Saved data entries
:::

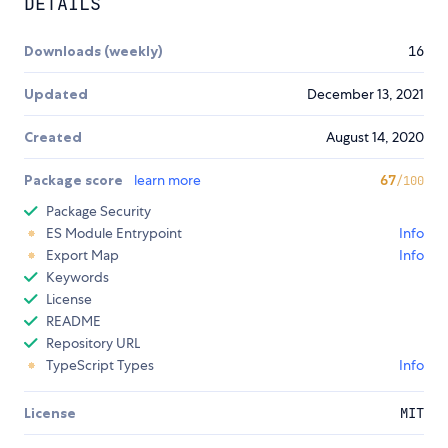
DETAILS
Downloads (weekly)
16
Updated
December 13, 2021
Created
August 14, 2020
Package score
learn more
67
/100
Package Security
ES Module Entrypoint
Info
Export Map
Info
Keywords
License
README
Repository URL
TypeScript Types
Info
License
MIT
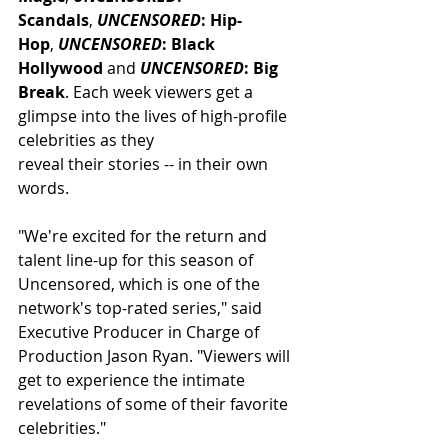
Scandals
, 
UNCENSORED
: Hip-
Hop
, 
UNCENSORED
: Black 
Hollywood
 and 
UNCENSORED
: Big 
Break
. Each week viewers get a 
glimpse into the lives of high-profile 
celebrities as they 
reveal their stories -- in their own 
words.
"We're excited for the return and 
talent line-up for this season of 
Uncensored, which is one of the 
network's top-rated series," said 
Executive Producer in Charge of 
Production Jason Ryan. "Viewers will 
get to experience the intimate 
revelations of some of their favorite 
celebrities."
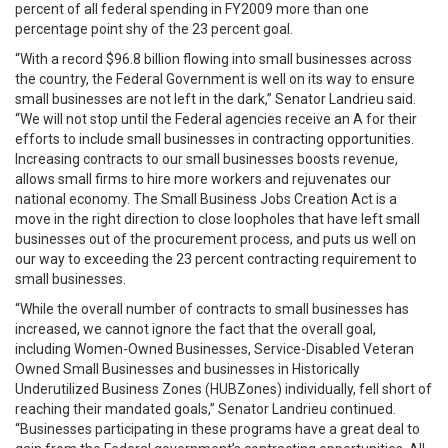
percent of all federal spending in FY2009 more than one
percentage point shy of the 23 percent goal.
“With a record $96.8 billion flowing into small businesses across
the country, the Federal Government is well on its way to ensure
small businesses are not left in the dark,” Senator Landrieu said.
“We will not stop until the Federal agencies receive an A for their
efforts to include small businesses in contracting opportunities.
Increasing contracts to our small businesses boosts revenue,
allows small firms to hire more workers and rejuvenates our
national economy. The Small Business Jobs Creation Act is a
move in the right direction to close loopholes that have left small
businesses out of the procurement process, and puts us well on
our way to exceeding the 23 percent contracting requirement to
small businesses.
“While the overall number of contracts to small businesses has
increased, we cannot ignore the fact that the overall goal,
including Women-Owned Businesses, Service-Disabled Veteran
Owned Small Businesses and businesses in Historically
Underutilized Business Zones (HUBZones) individually, fell short of
reaching their mandated goals,” Senator Landrieu continued.
“Businesses participating in these programs have a great deal to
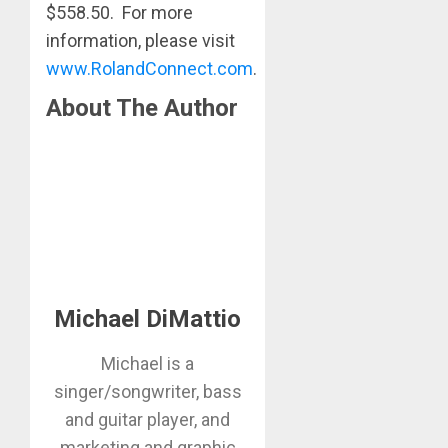
$558.50. For more
information, please visit
www.RolandConnect.com
.
About The Author
Michael DiMattio
Michael is a
singer/songwriter, bass
and guitar player, and
marketing and graphic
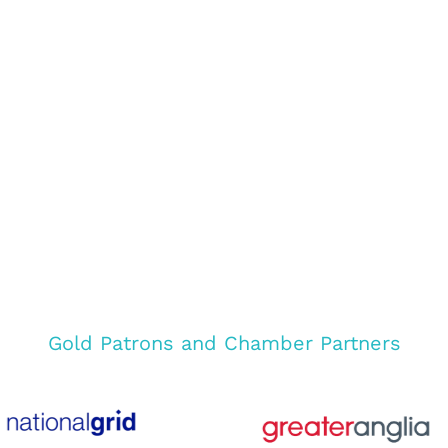
Gold Patrons and Chamber Partners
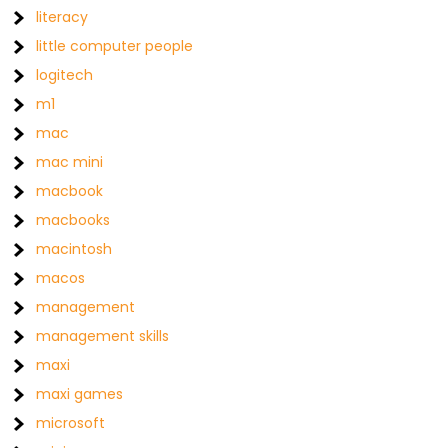
literacy
little computer people
logitech
m1
mac
mac mini
macbook
macbooks
macintosh
macos
management
management skills
maxi
maxi games
microsoft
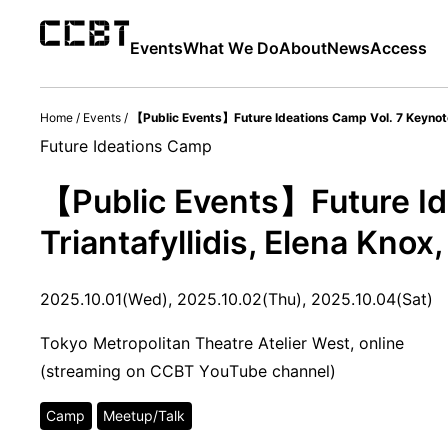
Events
What We Do
About
News
Access
Home
/
Events
/
【Public Events】Future Ideations Camp Vol. 7 Keynote L
Future Ideations Camp
【Public Events】Future Id
Triantafyllidis, Elena Knox, 
2025.10.01(Wed), 2025.10.02(Thu), 2025.10.04(Sat)
Tokyo Metropolitan Theatre Atelier West, online
(streaming on CCBT YouTube channel)
Camp
Meetup/Talk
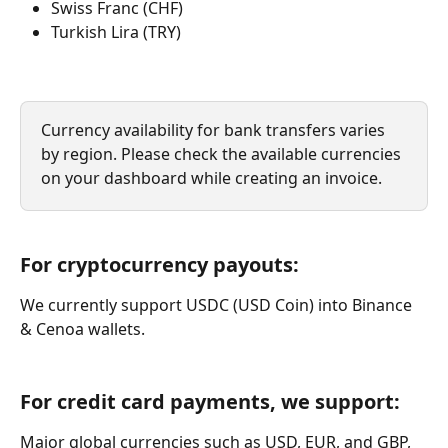
Swiss Franc (CHF)
Turkish Lira (TRY)
Currency availability for bank transfers varies 
by region. Please check the available currencies 
on your dashboard while creating an invoice.
For cryptocurrency payouts:
We currently support USDC (USD Coin) into Binance 
& Cenoa wallets. 
For credit card payments, we support:
Major global currencies such as USD, EUR, and GBP, 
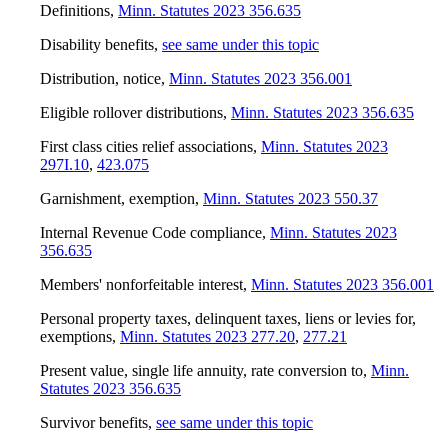
Definitions
,
Minn. Statutes 2023 356.635
Disability benefits
,
see same under this topic
Distribution, notice
,
Minn. Statutes 2023 356.001
Eligible rollover distributions
,
Minn. Statutes 2023 356.635
First class cities relief associations
,
Minn. Statutes 2023
297I.10
,
423.075
Garnishment, exemption
,
Minn. Statutes 2023 550.37
Internal Revenue Code compliance
,
Minn. Statutes 2023
356.635
Members' nonforfeitable interest
,
Minn. Statutes 2023 356.001
Personal property taxes, delinquent taxes, liens or levies for,
exemptions
,
Minn. Statutes 2023 277.20
,
277.21
Present value, single life annuity, rate conversion to
,
Minn.
Statutes 2023 356.635
Survivor benefits
,
see same under this topic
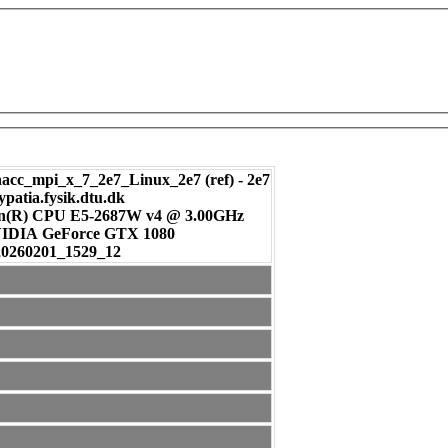
c_mpi_x_7_2e7_Linux_2e7 (ref) - 2e7
ypatia.fysik.dtu.dk
on(R) CPU E5-2687W v4 @ 3.00GHz
: NVIDIA GeForce GTX 1080
20260201_1529_12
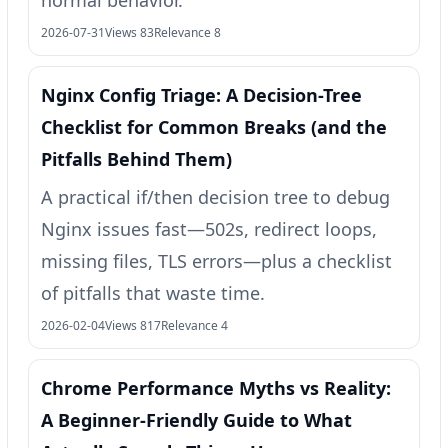
normal behavior.
2026-07-31
Views 83
Relevance 8
Nginx Config Triage: A Decision-Tree
Checklist for Common Breaks (and the
Pitfalls Behind Them)
A practical if/then decision tree to debug
Nginx issues fast—502s, redirect loops,
missing files, TLS errors—plus a checklist
of pitfalls that waste time.
2026-02-04
Views 817
Relevance 4
Chrome Performance Myths vs Reality:
A Beginner-Friendly Guide to What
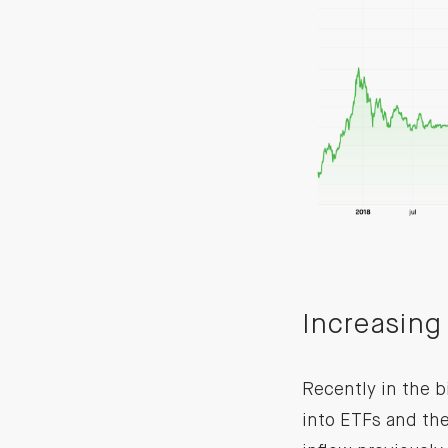
Increasing 
Recently in the bi
into ETFs and th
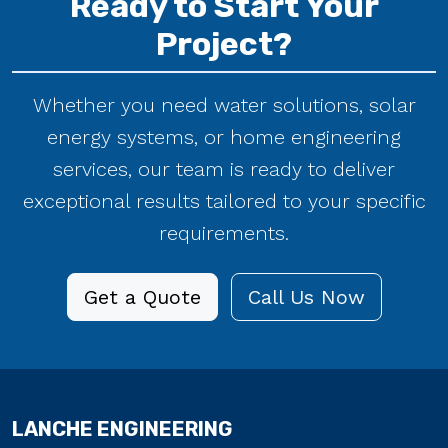
Project?
Whether you need water solutions, solar
energy systems, or home engineering
services, our team is ready to deliver
exceptional results tailored to your specific
requirements.
Get a Quote
Call Us Now
LANCHE ENGINEERING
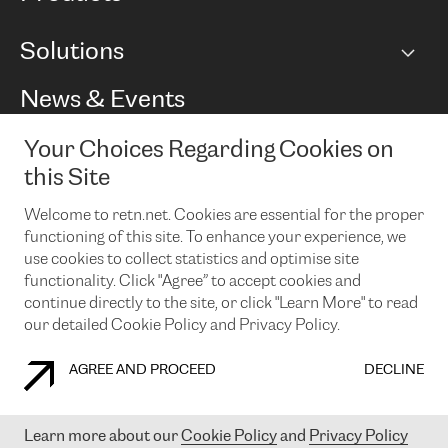
BGP communities
Capacity
Solutions
Peering policy
Internet
Routing Policy
Ethernet & VPN
Managed Global Private Network
News & Events
RTT Map
Remote IX
BGP Solutions
Looking glass
Colocation
One Port
Your Choices Regarding Cookies on
Do you want to socialise with us?
Cloud Connect
TRANSKZ
this Site
DDoS Protection
Cyber Security
Welcome to retn.net. Cookies are essential for the proper
Flex IX
Email
functioning of this site. To enhance your experience, we
use cookies to collect statistics and optimise site
By subscribing to our news and events you accept our
privacy
policy.
You can unsubscribe at any time by clicking the link in the
functionality. Click "Agree” to accept cookies and
footer of our emails.
continue directly to the site, or click "Learn More" to read
our detailed Cookie Policy and Privacy Policy.
AGREE AND PROCEED
DECLINE
COOKIE POLICY
PRIVACY POLICY
LEGAL POLICY
Learn more about our
Cookie Policy
and
Privacy Policy
© 2003-
2026
RETN GROUP OF COMPANIES. RETN NETWORKS LTD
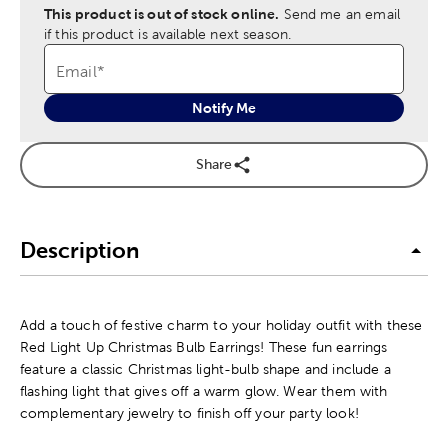
This product is out of stock online.
Send me an email
if this product is available next season.
Email
*
Notify Me
Share
Description
Add a touch of festive charm to your holiday outfit with these
Red Light Up Christmas Bulb Earrings! These fun earrings
feature a classic Christmas light-bulb shape and include a
flashing light that gives off a warm glow. Wear them with
complementary jewelry to finish off your party look!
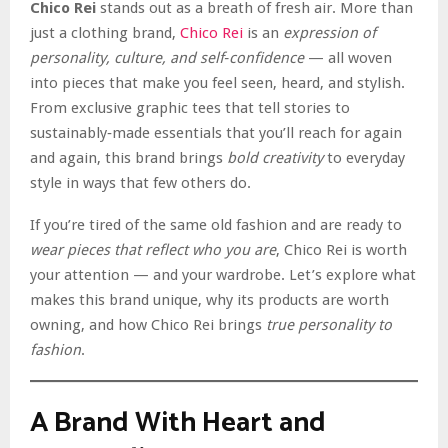
Chico Rei
stands out as a breath of fresh air. More than
just a clothing brand,
Chico Rei
is an
expression of
personality, culture, and self‑confidence
— all woven
into pieces that make you feel seen, heard, and stylish.
From exclusive graphic tees that tell stories to
sustainably‑made essentials that you’ll reach for again
and again, this brand brings
bold creativity
to everyday
style in ways that few others do.
If you’re tired of the same old fashion and are ready to
wear pieces that reflect who you are
, Chico Rei is worth
your attention — and your wardrobe. Let’s explore what
makes this brand unique, why its products are worth
owning, and how Chico Rei brings
true personality to
fashion
.
A Brand With Heart and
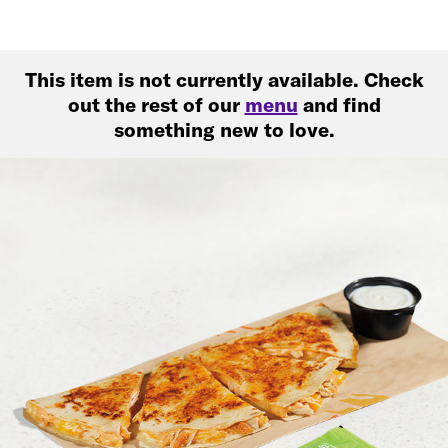
This item is not currently available. Check
out the rest of our
menu
and find
something new to love.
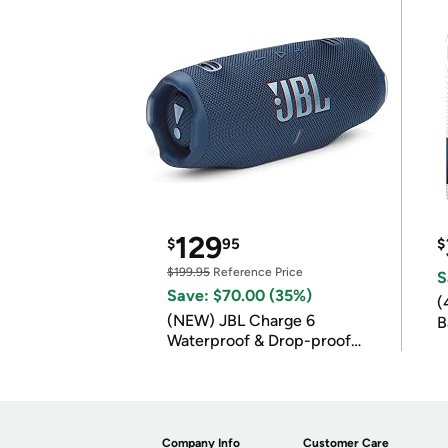
129
$
95
$
$199.95
Reference Price
S
Save: $70.00 (35%)
(
(NEW) JBL Charge 6
B
Waterproof & Drop-proof
B
Bluetooth Speaker
Company Info
Customer Care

:::

REQUIREMENT: Pick out each line in the rows above that contains the word "online", and copy those lines.

PROBLEM SOLUTION:
Tokyo Metropolitan Theatre Atelier West, online
This product is out of stock online.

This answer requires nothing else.